**Extract provided:**
........
The IEEE 1364 spec defines === (case equality) and !== (case inequality) only for 4-state types. Using them on real produces simulator-defined behaviour. Use == (logical equality) instead.

4.6 NOT synthesisable

The defining restriction. No synthesis tool can map a real declaration to gates. The synthesis tool errors out or warns and ignores the declaration. Code containing real must be in testbench files, analog models, or non-synthesised portions of the design hierarchy.

4.7 What real CAN do

The complement list — what real does support:

  • Arithmetic operators+, -, *, /, ** (power), % (modulo)
  • Comparison operators<, >, <=, >=, ==, !=
  • Conditional operator? :
  • Assignment= and <= (procedural; assign is not legal on real)
........
**Extracted entries:**
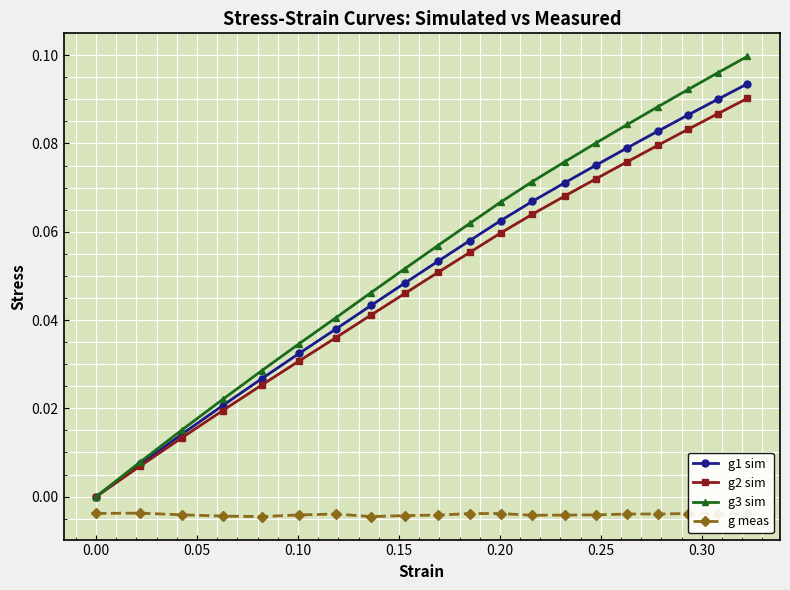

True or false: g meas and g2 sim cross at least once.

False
........
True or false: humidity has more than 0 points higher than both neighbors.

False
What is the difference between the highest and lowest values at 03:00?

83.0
........
**What you will do:**
a. According to the extract on the real data type, what does a synthesis tool do when it encounters a real declaration?
b. Rewrite the passage of the extract on the real data type starting at "The defining restriction." and ending at "legal on real)", replacing "testbench files" with "simulation-only files".
These lines bear no relation to the extract on the real data type.

**Per-task answers:**
a. The synthesis tool errors out, or it warns and ignores the declaration.

b.
The defining restriction. No synthesis tool can map a real declaration to gates. The synthesis tool errors out or warns and ignores the declaration. Code containing real must be in simulation-only files, analog models, or non-synthesised portions of the design hierarchy.

4.7 What real CAN do

The complement list — what real does support:

  • Arithmetic operators+, -, *, /, ** (power), % (modulo)
  • Comparison operators<, >, <=, >=, ==, !=
  • Conditional operator? :
  • Assignment= and <= (procedural; assign is not legal on real)